Find the string "wrist" in the data, and copy out each line that has it.

---

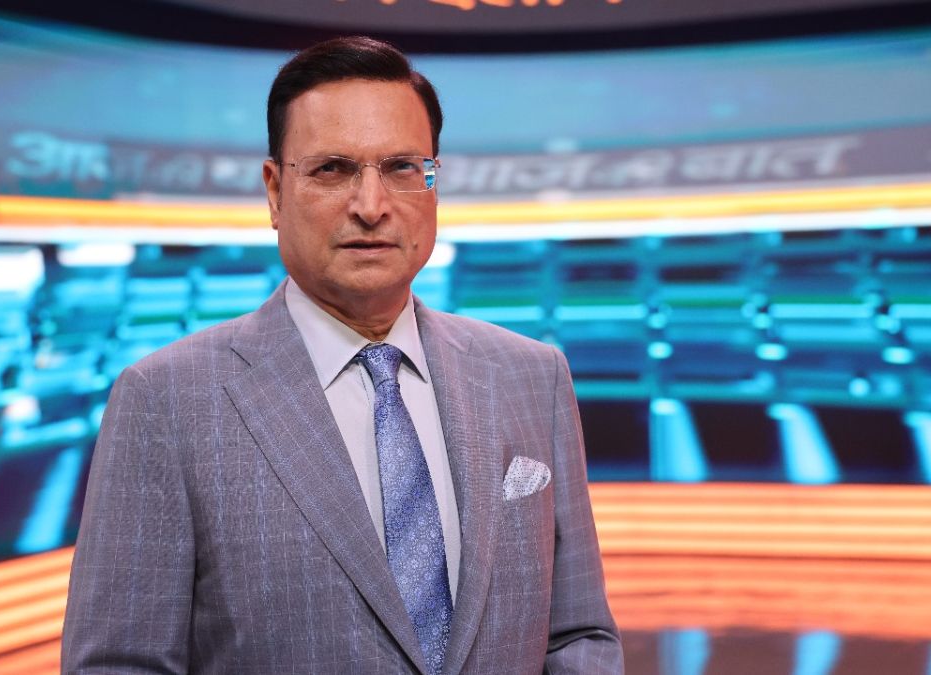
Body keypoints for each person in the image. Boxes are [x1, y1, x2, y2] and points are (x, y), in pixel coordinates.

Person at [62, 36, 622, 675]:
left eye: (402, 168)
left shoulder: (531, 376)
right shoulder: (166, 400)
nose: (371, 206)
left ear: (433, 183)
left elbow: (578, 637)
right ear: (275, 191)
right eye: (332, 169)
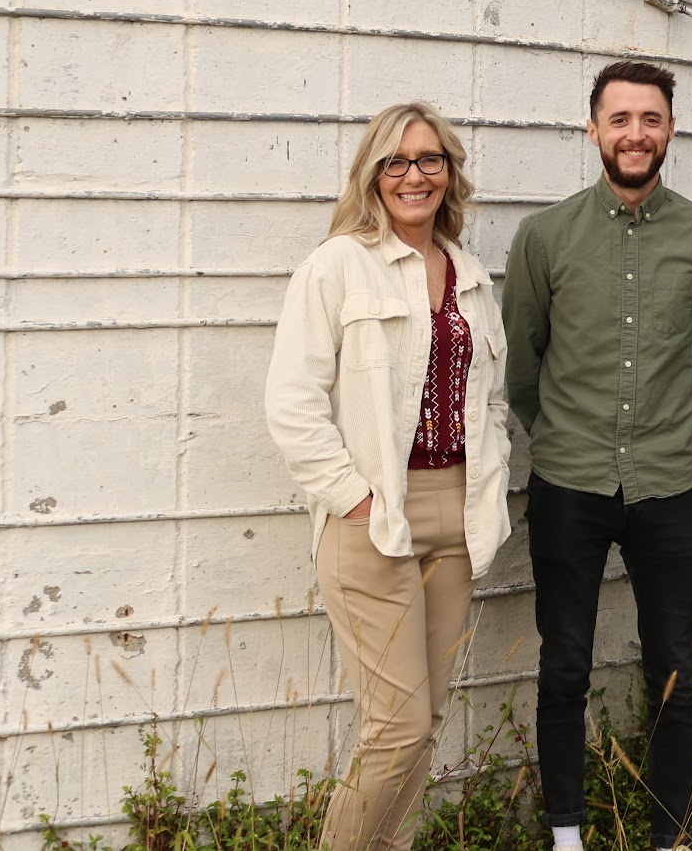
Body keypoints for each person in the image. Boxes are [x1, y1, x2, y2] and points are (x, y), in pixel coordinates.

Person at [500, 60, 692, 851]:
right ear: (593, 128)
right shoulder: (544, 237)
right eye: (620, 118)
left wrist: (658, 432)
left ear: (670, 129)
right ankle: (567, 835)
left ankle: (669, 837)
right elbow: (524, 366)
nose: (636, 133)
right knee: (565, 664)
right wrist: (565, 436)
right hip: (568, 482)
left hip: (669, 484)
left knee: (676, 671)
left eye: (651, 118)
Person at [264, 102, 514, 851]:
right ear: (373, 174)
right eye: (397, 161)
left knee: (421, 723)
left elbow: (492, 400)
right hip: (375, 517)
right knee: (395, 727)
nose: (414, 175)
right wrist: (355, 498)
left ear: (449, 172)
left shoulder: (470, 275)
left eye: (430, 160)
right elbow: (292, 403)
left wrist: (490, 478)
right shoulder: (337, 265)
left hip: (457, 516)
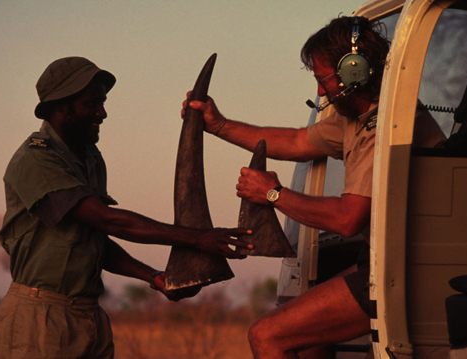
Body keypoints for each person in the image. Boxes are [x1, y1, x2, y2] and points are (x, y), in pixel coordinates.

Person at [182, 16, 446, 359]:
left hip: (413, 269)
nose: (321, 91)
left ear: (354, 71)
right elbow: (294, 142)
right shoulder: (355, 117)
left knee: (266, 336)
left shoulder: (386, 124)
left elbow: (348, 219)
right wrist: (219, 126)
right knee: (308, 340)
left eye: (324, 80)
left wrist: (273, 194)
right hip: (391, 261)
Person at [0, 56, 253, 359]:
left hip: (89, 315)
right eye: (92, 104)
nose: (102, 113)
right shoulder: (36, 159)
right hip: (40, 318)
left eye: (103, 102)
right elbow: (108, 220)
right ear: (61, 106)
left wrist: (153, 277)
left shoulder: (89, 159)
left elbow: (94, 242)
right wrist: (197, 238)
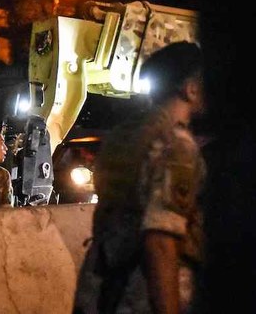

---

RESULT OF THIS EXERCISE:
left wrist: (658, 432)
right wrist: (565, 436)
right wrist: (355, 498)
left wrist: (490, 478)
right wrist: (219, 126)
left wrist: (273, 194)
left wrist: (153, 277)
right wrist: (197, 238)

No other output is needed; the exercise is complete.